Seiring dengan berjalannya waktu dan melihat perkembangan usahaku yang kurang memuaskan. Aku berpikir untuk menuntaskan petualanganku mengelilingi Kota Bandung dengan sepeda adaptor unik ku lagi, tujuanku waktu itu ialah mengunjungi kakak ku yang juga sedang kuliah di daerah Jalan Setia Budi. Ku gowes lah sepeda melalui rute Buah Batu menuju ke Jalan Ir. H Juanda belok ke daerah Kebun Binatang, melewati jalanan yang turun lalu naik, masuk ke Jalan Cihampelas turun lagi, lalu berputar-putar kemudian belok menuju ke arah Lembang dan Setia Budi. Mungkin jalurnya berputar-putar karena waktu itu aku masih belum terlalu hafal mengenai jalan menuju Setia Budi, he. Setelah keringat bercucuran dan rasanya mulai kelelahan, aku masih terus menggowes sepeda ku. Lama kelamaan rasanya kaki ku mulai keram, aku tak tahu kenapa tetapi mengingat sepertinya perjalanan masih jauh aku pun terus mengayuh sepeda tanpa peduli dengan kaki ku. Akan tetapi, karena rasanya paha ku semakin berat mengayuh sepeda akhirnya aku berhenti di pinggir jalan, aku pun istirahat sembari berpikir "kenapa kaki ku begitu keram mengarungi perjalanan kali ini, biasanya tidak", setelah aku menoleh ke belakang, alamak! ternyata dari tadi aku mendaki bukit, haha. Setelah aku selidiki, ternyata jalan menuju Setia Budi itu semuanya menanjak, sangat tidak cocok untuk jenis sepeda yang aku gunakan karena sepeda ku bukan sepeda yang bergigi alias single gear, haha. Bertambahlah penderitaanku waktu itu, karena sepeda tidak bisa di gowes melewati tanjakan, terpaksa sepeda itu ku dorong lagi sekitar 1 km lebih menuju tempat kos-kosan kakak ku, haha.

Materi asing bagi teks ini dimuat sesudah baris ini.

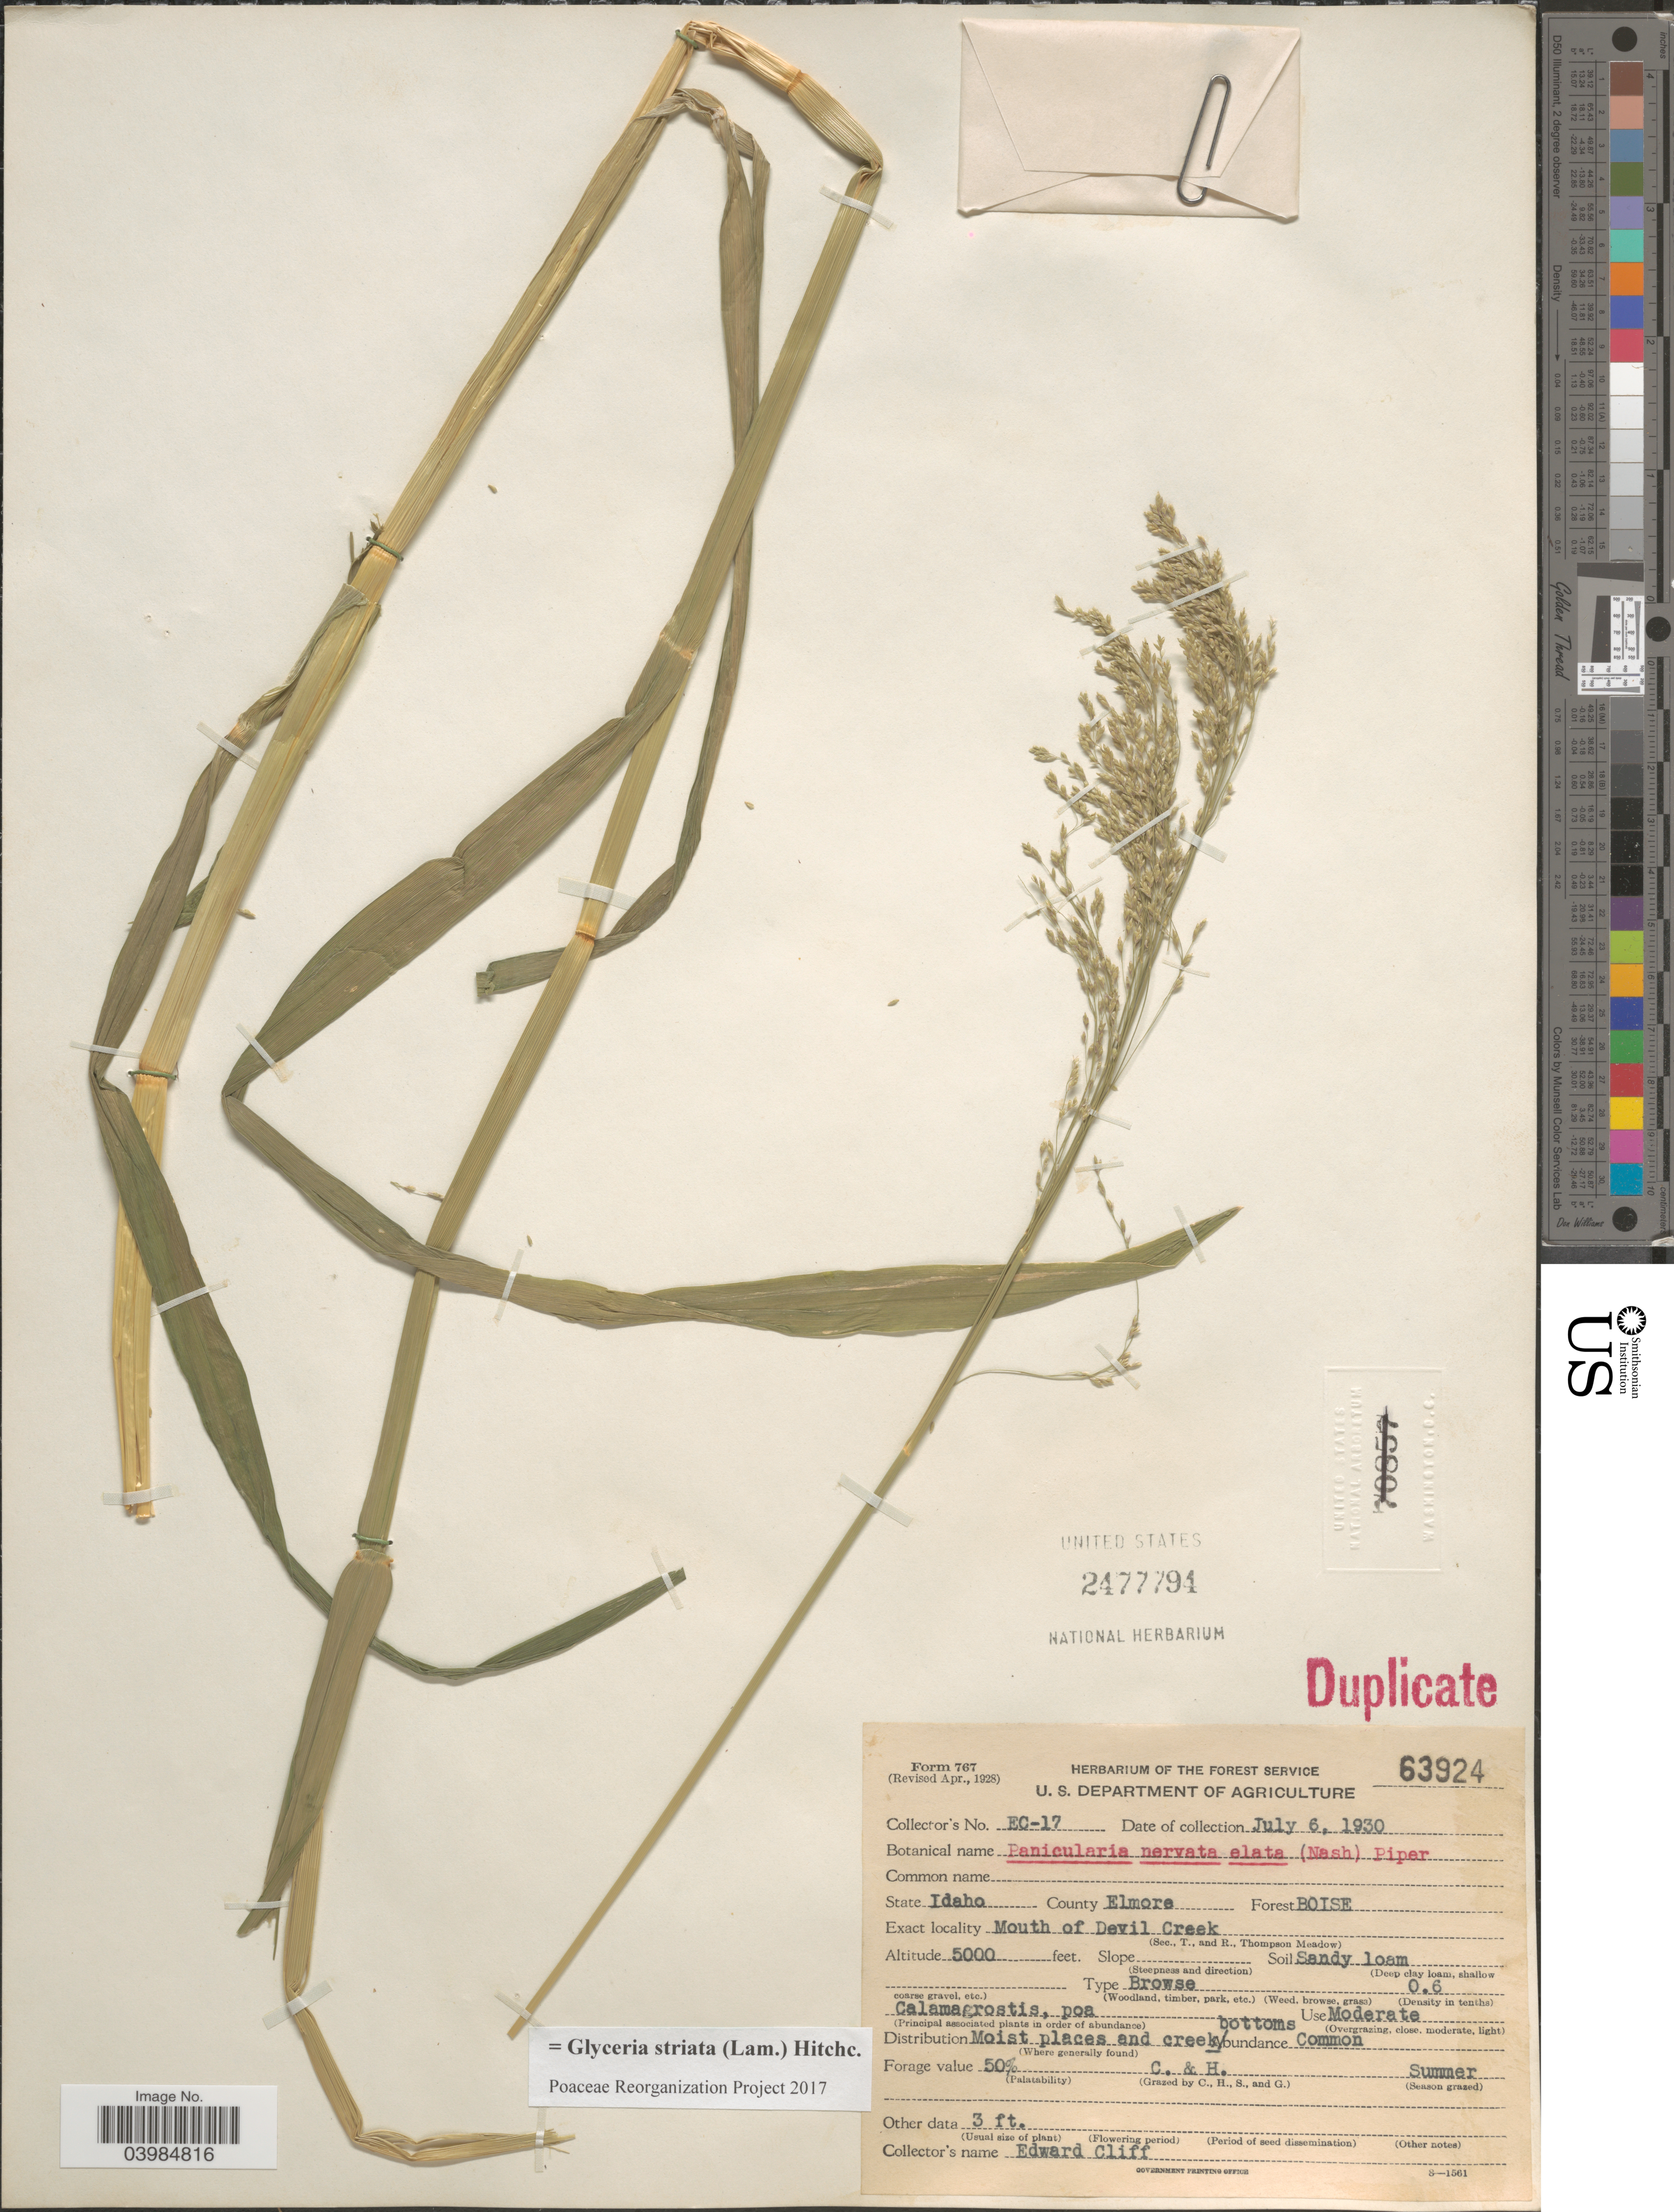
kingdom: Plantae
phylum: Tracheophyta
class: Liliopsida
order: Poales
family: Poaceae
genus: Glyceria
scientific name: Glyceria striata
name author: (Lam.) Hitchc.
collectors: E. Cliff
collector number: EC17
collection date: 1930-07-06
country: United States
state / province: Idaho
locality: County Elmore. Forest Boise. Mouth of Devil Creek.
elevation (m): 1524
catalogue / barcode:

Begitulah pengalaman bersepeda yang menurutku cukup istimewa, tidak hanya ide usaha yang akhirnya aku dapatkan dari kegiatan itu, aku jadi lebih berani mengelilingi Kota Bandung sendirian karena aku sudah hafal jalan-jalan umum sehingga aku yakin tidak akan kesasar. Aku juga sedikit banyak mengamati, memahami dan mengambil pelajaran dari kegigihan para ibu-ibu, bapak-bapak, kakek-kakek, akang-akang, teteh-teteh, serta adik-adik yang menjalankan usaha atau bekerja untuk mencari nafkah di sepanjang jalan yang aku lewati. Aku merasa tidak sebegitu buruk nasibnya dari orang-orang yang rela merendahkan harga dirinya di lampu-lampu merah hanya sekedar untuk mengisi perut mereka. Aku pun jadi lebih merasakan kerasnya perjuangan orang-orang di jalan raya, berebut jalan, serobot sana serobot sini, tegang sana tegang sini. Begitulah kehidupan di kota besar, banyak kebutuhan yang ingin dipenuhi, banyak keinginan yang harus dituruti, banyak perut yang minta di isi, akibatnya banyak orang hilang kendali. Untunglah aku dan sepeda jangkung ku tetap patuh pada misi, tidak terpancing oleh emosi, akhirnya kami mendapatkan apa yang dicari, hehe.